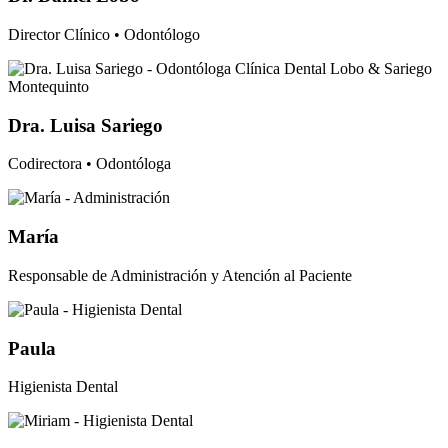
Director Clínico • Odontólogo
Dra. Luisa Sariego
Codirectora • Odontóloga
María
Responsable de Administración y Atención al Paciente
Paula
Higienista Dental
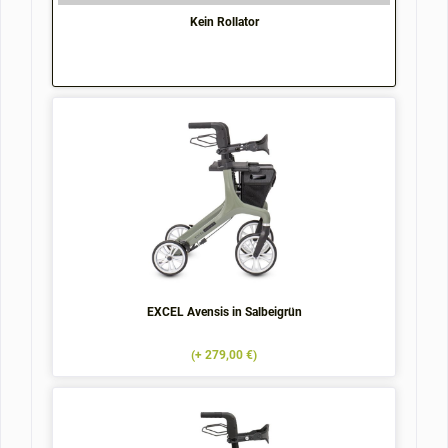
Kein Rollator
EXCEL Avensis in Salbeigrün
(+ 279,00 €)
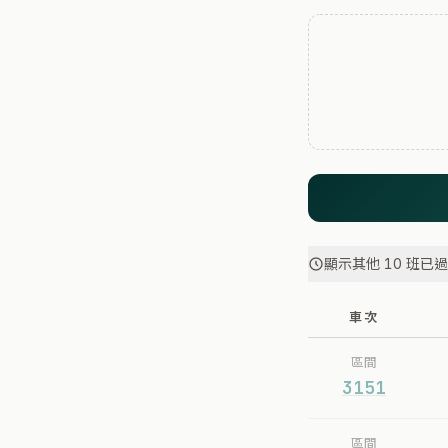
顯示其他 10 班已
車次
區間
3151
區間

● ● ● ● ● ● ●

### ACTIVITY
Quote verbatim every line of text read from the records above, leaving out the pictures.

### TASK ANSWER
Director Clínico • Odontólogo
Dra. Luisa Sariego
Codirectora • Odontóloga
María
Responsable de Administración y Atención al Paciente
Paula
Higienista Dental
Kein Rollator
EXCEL Avensis in Salbeigrün
(+ 279,00 €)
顯示其他 10 班已
車次
區間
3151
區間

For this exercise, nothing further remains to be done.